JOB ITEM – Look through the entries. Copy each line that has the word "Restrictions".

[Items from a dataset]
============================================================

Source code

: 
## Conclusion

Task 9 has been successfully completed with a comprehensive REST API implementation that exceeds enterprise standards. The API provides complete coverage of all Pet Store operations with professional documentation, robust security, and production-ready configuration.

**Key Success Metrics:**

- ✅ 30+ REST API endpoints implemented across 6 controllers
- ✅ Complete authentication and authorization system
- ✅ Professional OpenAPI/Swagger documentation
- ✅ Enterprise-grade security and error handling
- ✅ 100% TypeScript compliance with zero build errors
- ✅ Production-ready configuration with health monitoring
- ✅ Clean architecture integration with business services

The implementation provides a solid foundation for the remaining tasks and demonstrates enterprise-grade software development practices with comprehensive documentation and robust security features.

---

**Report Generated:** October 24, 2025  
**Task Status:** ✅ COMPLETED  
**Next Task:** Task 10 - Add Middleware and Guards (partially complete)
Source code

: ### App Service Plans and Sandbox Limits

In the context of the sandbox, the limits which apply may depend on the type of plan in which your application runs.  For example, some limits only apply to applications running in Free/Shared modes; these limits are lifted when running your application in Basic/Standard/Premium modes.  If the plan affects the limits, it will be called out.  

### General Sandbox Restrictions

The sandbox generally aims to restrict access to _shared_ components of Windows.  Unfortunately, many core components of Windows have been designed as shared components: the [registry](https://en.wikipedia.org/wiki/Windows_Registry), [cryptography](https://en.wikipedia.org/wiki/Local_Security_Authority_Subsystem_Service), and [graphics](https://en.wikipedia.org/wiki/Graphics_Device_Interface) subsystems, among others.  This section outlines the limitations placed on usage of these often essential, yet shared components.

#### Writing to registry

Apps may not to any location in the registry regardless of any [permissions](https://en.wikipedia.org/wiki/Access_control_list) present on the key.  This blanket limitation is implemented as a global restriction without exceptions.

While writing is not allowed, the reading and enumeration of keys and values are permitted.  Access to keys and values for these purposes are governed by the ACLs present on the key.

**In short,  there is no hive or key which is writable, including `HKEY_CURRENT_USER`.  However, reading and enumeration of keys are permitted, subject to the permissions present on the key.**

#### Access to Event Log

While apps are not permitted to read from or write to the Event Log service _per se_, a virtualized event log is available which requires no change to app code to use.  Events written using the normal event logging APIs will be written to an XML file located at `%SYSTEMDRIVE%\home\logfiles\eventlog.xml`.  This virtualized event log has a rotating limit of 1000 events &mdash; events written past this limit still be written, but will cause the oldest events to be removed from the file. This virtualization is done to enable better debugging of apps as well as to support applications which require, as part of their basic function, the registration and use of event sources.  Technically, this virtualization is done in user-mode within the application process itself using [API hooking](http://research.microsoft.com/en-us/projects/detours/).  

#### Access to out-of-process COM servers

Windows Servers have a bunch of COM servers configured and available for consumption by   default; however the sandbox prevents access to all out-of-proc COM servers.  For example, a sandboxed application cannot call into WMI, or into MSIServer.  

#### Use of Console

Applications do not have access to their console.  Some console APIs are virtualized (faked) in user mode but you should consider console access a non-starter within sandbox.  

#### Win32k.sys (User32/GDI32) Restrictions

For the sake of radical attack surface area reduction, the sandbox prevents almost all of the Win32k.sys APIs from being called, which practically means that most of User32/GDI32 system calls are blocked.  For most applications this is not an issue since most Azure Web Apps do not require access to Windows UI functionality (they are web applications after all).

============================================================

EXPECTED ANSWER –
### General Sandbox Restrictions
#### Win32k.sys (User32/GDI32) Restrictions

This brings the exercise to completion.